Page extract:
--- START ---
Cooperative Extension Service
Communications and Technology
Department 3354
1000 E. University Ave.
Laramie
, WY 82071
(307) 766-6342 • fax (307) 766-3998 • www.uwyo.edu

 

For Immediate Release

Story Contact: Alex Latchininsky: (307) 766-2298

Contact: Steven L. Miller, Senior Editor

Phone: (307) 766-6342

E-mail: slmiller@uwyo.edu

Archived News Site www.uwyo.edu/agadmin/news/news.htm

 

Date: Feb. 1, 2006

UW College of Agriculture on front lines in campaign against African hunger

            Efforts by the College of Agriculture at the University of Wyoming are helping fight hunger in African countries at the mercy of locusts.

            Alex Latchininsky, assistant professor in the Department of Renewable Resources and UW Cooperative Extension Service entomologist, helped develop a locust-prevention program being used by the Food and Agriculture Organization of the United Nations. He also spent three weeks last fall in five African countries reviewing for the FAO a portion of the $95 million prevention effort.

            “UW maintains a great tradition in applied grasshopper research,” noted Latchininsky, who credits the efforts of Professor Emeritus Bob Pfadt and Professor Jeff Lockwood of the department in keeping the bar raised high.
--- END ---
What the task requires:
Answer the following questions using the news release above.
(a) On what date was the news release issued?
(b) How long did Alex Latchininsky spend in Africa last fall, and in how many countries?
(c) Which two faculty members does Latchininsky credit with keeping the bar raised high?

Saved entries:
--- START ---
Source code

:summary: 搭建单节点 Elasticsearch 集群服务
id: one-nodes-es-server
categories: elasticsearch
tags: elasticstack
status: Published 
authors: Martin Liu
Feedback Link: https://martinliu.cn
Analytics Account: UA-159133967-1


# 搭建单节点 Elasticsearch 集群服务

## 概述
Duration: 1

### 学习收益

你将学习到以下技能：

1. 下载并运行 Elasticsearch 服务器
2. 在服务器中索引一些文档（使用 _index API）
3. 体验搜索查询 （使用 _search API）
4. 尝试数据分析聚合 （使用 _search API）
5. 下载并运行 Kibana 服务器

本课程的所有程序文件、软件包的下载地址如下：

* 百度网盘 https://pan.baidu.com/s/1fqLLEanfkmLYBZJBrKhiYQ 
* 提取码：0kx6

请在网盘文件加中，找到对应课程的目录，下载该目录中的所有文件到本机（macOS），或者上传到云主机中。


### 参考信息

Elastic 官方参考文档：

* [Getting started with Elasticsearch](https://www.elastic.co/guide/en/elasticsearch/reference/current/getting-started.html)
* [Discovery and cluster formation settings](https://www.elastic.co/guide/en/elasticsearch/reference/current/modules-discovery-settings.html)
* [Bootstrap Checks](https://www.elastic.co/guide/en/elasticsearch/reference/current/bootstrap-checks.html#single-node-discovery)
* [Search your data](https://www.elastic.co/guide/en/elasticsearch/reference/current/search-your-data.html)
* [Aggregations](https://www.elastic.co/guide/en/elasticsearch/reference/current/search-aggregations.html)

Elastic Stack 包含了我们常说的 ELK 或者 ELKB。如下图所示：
--- END ---
Solved exercise:
(a) Feb. 1, 2006.
(b) Three weeks, in five African countries.
(c) Professor Emeritus Bob Pfadt and Professor Jeff Lockwood.